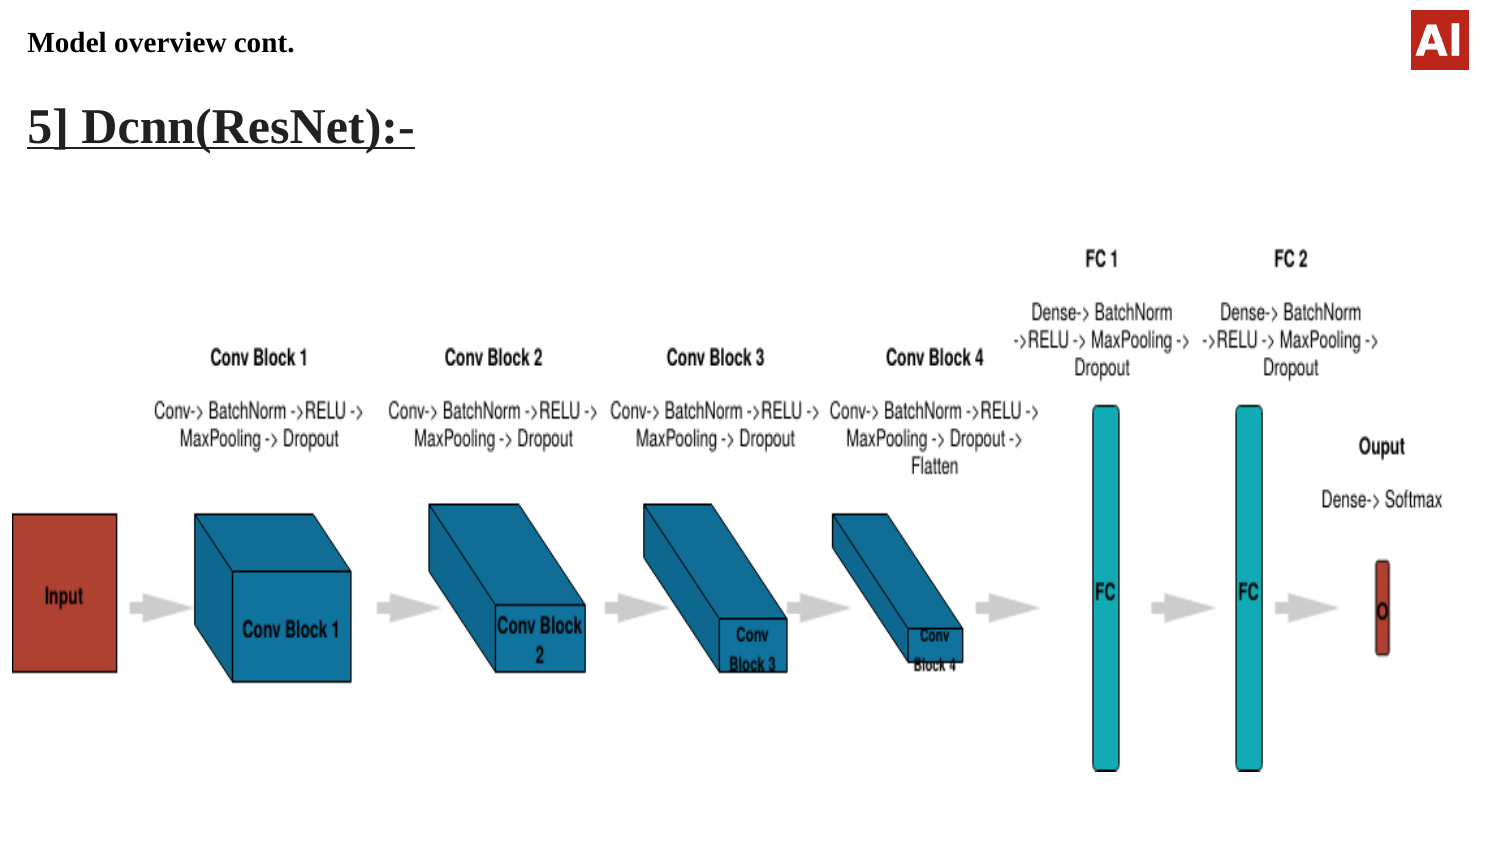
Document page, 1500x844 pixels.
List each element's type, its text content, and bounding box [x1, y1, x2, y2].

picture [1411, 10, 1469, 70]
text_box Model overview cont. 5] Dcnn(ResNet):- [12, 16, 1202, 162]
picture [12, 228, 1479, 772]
------------------------------------------------
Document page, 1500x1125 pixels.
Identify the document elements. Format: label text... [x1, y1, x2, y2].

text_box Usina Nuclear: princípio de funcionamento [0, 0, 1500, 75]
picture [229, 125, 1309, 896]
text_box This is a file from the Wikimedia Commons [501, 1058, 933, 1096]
------------------------------------------------
Scan the entries for lines with the word "page". The number of such lines is the whole answer.

2